No need for chromium

Phys. Rev. B 79, 165208 (2009)

Room-temperature ferromagnetism has been observed in numerous semiconductors and oxides, raising hopes for applications in spintronics. But the trouble always seems to be the same: to be useful for spintronics, the magnetization should be 'carrier-mediated' (that is, arising from the interaction of electrons and holes with localized magnetic moments) and not arising from magnetic impurities. Among the ferromagnetic oxides, chromium-doped In2O3 does indeed seem to show carrier-mediated ferromagnetism. Gavin Lawes and colleagues investigated the material in depth and compared it with the case of undoped In2O3. Surprisingly, they observed room-temperature ferromagnetism in both cases. In addition, they made use of a low-temperature phenomenon known as Andreev reflection to measure the electron polarization, and found that in both cases electrons are 50% polarized. The results show on the one hand that chromium is not necessary for ferromagnetism. On the other hand, even if the polarization measurements were only possible at low temperature (1.3 K), they provide another confirmation that ferromagnetism in In2O3 is carrier-mediated.

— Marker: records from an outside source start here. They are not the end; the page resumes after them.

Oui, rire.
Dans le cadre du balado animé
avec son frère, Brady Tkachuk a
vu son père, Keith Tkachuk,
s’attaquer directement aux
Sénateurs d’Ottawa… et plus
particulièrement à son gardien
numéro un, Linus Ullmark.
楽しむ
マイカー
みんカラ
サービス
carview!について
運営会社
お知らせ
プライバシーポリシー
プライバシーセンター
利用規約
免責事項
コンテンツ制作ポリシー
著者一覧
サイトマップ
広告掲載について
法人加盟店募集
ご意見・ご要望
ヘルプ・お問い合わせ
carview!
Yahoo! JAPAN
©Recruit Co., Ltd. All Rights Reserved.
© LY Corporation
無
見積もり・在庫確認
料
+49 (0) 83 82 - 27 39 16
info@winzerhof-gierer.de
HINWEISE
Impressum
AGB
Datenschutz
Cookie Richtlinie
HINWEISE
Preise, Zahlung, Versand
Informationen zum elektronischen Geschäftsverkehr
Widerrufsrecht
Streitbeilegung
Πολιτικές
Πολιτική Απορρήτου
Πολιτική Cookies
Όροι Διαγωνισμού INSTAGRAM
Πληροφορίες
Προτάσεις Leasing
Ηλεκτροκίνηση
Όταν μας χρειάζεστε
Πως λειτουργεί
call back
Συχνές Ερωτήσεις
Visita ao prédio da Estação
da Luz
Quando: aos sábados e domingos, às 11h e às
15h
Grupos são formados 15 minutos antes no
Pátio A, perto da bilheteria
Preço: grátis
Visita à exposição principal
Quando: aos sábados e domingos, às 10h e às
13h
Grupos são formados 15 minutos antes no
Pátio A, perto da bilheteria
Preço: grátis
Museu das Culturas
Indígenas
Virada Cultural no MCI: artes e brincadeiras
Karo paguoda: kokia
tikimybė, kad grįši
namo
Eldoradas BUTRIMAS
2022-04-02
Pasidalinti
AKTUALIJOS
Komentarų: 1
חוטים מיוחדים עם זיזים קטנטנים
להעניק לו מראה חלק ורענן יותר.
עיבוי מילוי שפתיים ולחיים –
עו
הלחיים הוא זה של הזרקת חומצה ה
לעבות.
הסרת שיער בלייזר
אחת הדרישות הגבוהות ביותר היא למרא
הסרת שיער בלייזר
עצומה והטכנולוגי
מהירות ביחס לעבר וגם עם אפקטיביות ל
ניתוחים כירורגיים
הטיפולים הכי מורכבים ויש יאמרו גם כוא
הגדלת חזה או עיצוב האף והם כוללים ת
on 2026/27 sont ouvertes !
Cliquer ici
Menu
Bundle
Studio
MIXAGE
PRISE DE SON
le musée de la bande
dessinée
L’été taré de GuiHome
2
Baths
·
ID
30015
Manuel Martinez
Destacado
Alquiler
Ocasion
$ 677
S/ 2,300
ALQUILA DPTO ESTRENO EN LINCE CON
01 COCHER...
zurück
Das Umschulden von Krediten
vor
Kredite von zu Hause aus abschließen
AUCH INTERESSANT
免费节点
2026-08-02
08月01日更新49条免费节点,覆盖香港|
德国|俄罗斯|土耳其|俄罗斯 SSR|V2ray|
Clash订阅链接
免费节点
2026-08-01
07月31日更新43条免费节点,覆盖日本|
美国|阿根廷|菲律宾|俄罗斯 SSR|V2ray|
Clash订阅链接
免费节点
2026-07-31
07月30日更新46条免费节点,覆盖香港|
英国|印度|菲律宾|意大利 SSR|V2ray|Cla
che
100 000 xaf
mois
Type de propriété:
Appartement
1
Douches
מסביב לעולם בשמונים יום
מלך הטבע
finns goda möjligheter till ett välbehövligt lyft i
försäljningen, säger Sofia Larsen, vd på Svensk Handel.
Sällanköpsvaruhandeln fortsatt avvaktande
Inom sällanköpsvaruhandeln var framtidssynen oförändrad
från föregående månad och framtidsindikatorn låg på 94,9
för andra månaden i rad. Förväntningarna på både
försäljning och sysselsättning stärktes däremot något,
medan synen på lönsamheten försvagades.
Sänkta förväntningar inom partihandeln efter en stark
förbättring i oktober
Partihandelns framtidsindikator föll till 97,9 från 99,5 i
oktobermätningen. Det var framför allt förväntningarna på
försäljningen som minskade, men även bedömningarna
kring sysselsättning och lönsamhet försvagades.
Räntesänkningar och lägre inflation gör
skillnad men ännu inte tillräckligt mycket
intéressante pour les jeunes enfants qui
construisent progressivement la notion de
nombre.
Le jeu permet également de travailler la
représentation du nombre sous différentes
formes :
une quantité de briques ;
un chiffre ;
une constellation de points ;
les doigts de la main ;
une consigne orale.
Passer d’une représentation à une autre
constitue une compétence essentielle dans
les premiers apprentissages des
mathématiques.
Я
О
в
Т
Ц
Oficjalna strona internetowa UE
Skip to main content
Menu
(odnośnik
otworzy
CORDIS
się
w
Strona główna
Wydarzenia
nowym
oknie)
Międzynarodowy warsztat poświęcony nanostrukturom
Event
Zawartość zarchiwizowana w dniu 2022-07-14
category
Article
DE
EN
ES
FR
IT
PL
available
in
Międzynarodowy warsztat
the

Metallic glasses in good shape

Scripta Mater. 60, 431–434 (2009)

Metallic glasses have some remarkable properties such as a higher strength than steel, making them interesting for aeronautical applications, medical devices and sports equipment. But at the same time they can be brittle, and this has hampered their commercial development. Simon Pauly and colleagues have now developed a bulk metallic glass composite that leads to improved compressive deformability while maintaining the high yield strength of the metallic glass. Their composite is based on Cu–Zr alloys. For some composition ranges, these alloys have shape-memory effects, where the crystals show a reversible transformation from austenite to martensite phases. To support the glass formation in this system, the researchers added small fractions of aluminium, which resulted in metallic glass composites that also contain varying amounts of crystalline phases. With increasing crystalline fraction, the compressive deformability of the composites improves, a result of what is believed to be the absorption of compressive strain through the martensitic phase transformation within the crystalline phase. These improved properties may therefore lead to new applications for metallic glasses.